Reputation: 3090
In my Article
model file I have:
before_create :generate_token
validates :token, presence: true
private
def generate_token
self.token = SecureRandom.urlsafe_base64
end
And in my migration:
t.string :token, null: false
But now tests that create an article fail with ActiveRecord::RecordInvalid: Validation failed: Token can't be blank
. In these tests I indeed don't give a value for token
. However, shouldn't the before_create
method above do this automatically? It concerns test that call upon the create
method for a new author, of which the controller method includes the line @author.articles.create!

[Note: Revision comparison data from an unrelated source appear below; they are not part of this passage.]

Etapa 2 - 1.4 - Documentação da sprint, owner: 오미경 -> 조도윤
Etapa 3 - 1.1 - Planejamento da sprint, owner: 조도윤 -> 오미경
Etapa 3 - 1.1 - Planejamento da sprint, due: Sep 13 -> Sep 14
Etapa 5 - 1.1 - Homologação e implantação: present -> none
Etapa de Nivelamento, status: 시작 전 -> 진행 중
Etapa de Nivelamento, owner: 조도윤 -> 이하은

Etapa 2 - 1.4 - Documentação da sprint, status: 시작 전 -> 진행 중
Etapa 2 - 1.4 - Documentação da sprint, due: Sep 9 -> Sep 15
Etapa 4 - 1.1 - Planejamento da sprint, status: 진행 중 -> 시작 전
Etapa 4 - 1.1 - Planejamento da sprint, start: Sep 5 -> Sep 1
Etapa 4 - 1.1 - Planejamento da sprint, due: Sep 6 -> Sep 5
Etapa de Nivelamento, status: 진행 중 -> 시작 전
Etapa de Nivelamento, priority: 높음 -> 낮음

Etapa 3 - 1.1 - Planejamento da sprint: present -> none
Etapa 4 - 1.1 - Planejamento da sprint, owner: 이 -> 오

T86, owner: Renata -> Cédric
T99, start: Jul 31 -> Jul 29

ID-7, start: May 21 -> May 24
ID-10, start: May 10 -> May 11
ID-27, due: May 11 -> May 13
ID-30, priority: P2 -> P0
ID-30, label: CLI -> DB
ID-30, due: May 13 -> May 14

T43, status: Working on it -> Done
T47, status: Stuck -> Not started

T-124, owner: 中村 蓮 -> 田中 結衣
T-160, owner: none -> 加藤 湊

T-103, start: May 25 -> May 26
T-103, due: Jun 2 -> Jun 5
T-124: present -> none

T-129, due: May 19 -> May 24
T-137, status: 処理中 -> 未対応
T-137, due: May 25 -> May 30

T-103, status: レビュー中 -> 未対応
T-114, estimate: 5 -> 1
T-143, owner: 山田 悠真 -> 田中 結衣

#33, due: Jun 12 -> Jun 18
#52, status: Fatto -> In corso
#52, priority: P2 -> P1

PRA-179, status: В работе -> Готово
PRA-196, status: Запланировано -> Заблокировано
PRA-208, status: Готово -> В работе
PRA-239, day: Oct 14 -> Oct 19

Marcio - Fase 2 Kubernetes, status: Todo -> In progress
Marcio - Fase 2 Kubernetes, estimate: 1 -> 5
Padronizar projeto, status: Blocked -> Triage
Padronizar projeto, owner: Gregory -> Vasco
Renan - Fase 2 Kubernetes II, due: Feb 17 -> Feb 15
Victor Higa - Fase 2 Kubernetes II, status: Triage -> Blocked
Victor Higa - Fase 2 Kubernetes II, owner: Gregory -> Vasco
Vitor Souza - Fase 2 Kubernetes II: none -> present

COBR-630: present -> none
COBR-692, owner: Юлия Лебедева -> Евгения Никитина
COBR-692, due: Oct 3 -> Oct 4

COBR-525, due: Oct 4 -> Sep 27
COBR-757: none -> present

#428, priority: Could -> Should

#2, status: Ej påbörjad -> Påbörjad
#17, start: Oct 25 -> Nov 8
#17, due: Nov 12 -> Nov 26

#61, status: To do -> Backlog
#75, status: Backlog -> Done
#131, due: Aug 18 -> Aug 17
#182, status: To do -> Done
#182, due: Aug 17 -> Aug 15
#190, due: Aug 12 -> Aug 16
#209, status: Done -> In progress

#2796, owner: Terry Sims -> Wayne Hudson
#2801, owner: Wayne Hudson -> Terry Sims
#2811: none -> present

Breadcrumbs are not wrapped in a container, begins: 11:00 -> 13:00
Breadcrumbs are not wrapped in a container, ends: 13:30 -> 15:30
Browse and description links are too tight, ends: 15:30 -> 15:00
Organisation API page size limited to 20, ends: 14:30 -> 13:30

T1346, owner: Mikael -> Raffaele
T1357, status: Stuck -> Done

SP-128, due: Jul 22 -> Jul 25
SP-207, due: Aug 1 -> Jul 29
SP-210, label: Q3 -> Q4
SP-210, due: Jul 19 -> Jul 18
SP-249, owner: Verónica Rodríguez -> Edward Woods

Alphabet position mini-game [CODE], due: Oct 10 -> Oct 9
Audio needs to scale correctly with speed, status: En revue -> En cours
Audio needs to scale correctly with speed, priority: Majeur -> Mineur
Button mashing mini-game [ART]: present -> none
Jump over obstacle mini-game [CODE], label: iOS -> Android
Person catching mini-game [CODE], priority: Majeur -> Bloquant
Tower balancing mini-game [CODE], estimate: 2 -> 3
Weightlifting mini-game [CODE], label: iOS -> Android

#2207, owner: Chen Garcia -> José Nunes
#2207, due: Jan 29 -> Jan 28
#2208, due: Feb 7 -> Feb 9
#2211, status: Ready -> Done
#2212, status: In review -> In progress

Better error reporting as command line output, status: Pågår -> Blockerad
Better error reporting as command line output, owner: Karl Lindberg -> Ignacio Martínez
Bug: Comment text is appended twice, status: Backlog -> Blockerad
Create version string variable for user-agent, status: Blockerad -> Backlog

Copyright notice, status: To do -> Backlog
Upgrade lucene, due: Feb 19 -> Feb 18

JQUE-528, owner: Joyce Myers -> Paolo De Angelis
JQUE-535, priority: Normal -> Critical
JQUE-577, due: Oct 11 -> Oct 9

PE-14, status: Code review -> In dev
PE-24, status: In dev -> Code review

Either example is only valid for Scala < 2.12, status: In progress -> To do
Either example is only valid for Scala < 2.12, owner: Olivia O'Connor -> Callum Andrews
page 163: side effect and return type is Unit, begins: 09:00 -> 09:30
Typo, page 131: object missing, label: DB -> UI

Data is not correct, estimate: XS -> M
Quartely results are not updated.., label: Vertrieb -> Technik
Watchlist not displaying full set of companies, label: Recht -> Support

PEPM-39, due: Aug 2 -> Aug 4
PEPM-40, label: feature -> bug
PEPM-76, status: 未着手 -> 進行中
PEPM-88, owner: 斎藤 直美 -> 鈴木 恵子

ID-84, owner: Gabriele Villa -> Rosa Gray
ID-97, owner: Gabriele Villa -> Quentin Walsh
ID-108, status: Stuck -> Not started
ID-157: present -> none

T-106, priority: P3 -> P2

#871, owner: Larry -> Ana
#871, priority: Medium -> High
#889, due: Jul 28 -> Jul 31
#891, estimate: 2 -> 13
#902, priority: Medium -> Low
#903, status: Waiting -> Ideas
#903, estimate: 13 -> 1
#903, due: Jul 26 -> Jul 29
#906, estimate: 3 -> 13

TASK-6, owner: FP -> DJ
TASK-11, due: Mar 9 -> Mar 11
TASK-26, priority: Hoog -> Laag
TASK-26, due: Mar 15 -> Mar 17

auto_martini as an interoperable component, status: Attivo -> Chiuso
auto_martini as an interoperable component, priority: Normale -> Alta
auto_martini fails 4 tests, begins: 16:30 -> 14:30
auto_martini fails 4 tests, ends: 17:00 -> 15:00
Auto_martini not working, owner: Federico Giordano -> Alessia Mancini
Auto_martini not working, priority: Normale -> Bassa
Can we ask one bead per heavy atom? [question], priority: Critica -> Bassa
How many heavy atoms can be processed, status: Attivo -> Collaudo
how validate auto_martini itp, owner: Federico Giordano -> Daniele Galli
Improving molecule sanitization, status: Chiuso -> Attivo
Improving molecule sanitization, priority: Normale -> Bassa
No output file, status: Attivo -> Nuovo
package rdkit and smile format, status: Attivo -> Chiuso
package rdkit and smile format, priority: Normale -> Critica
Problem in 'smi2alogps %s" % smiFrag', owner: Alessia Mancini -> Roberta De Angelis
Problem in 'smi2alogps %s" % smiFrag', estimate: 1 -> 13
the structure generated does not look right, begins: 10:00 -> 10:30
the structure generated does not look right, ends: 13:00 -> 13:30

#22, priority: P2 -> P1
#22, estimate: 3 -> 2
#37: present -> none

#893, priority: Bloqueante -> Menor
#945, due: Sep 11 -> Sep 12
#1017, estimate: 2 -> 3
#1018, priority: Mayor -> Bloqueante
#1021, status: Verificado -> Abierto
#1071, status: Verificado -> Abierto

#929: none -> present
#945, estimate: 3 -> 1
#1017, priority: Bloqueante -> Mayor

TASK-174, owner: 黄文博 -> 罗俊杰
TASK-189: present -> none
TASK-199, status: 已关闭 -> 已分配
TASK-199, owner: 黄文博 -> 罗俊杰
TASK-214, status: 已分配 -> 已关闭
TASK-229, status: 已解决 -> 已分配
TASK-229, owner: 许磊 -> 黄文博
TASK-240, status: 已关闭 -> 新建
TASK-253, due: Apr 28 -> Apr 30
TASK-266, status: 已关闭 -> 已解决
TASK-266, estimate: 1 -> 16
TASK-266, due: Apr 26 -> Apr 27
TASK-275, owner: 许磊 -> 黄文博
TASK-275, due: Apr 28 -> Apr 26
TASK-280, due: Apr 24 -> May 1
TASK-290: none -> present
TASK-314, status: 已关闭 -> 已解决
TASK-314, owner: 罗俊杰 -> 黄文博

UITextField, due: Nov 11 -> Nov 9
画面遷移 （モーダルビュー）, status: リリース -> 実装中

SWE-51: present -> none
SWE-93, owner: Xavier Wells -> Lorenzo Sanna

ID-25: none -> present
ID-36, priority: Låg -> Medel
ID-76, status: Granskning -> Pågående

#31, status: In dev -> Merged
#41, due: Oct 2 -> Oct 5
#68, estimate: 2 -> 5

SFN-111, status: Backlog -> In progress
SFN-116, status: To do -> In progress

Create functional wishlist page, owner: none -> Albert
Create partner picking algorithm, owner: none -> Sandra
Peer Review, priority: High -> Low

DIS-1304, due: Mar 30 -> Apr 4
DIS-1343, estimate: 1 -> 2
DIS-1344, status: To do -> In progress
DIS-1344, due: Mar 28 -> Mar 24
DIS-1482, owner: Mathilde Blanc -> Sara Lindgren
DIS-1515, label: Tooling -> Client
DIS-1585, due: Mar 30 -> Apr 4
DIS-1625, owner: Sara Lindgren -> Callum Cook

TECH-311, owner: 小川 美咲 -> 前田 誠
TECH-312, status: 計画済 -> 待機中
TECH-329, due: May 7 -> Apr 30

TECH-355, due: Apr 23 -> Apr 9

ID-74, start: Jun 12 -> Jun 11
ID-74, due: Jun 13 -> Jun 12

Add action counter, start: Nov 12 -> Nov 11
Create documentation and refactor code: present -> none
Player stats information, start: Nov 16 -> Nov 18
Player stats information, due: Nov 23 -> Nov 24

(so without a token value for the article).
P.S. I put the debugger
at the top of the generate_token
method, and it never fires for any of the tests.
Upvotes: 3
Views: 1152
Reputation: 76774
#app/models/article.rb
class Article < ActiveRecord::Base
before_validation :generate_token, on: :create
validates :token, presence: true
private
def generate_token
self.token = loop do
random_token = SecureRandom.urlsafe_base64
break random_token unless self.class.exists? random_token
end
end
end
A much better way is to use has_secure_token
(included in Rails 5; gem here):
#Gemfile
gem "has_secure_token" #-> not needed for Rails 5
#app/models/article.rb
class Article < ActiveRecord::Base
has_secure_token
end
Upvotes: 4
Reputation: 28554
You probably want to use
before_validation :generate_token, on: :create
That will fire at exactly the time you are wanting it to and only on the initial creation, not on every save.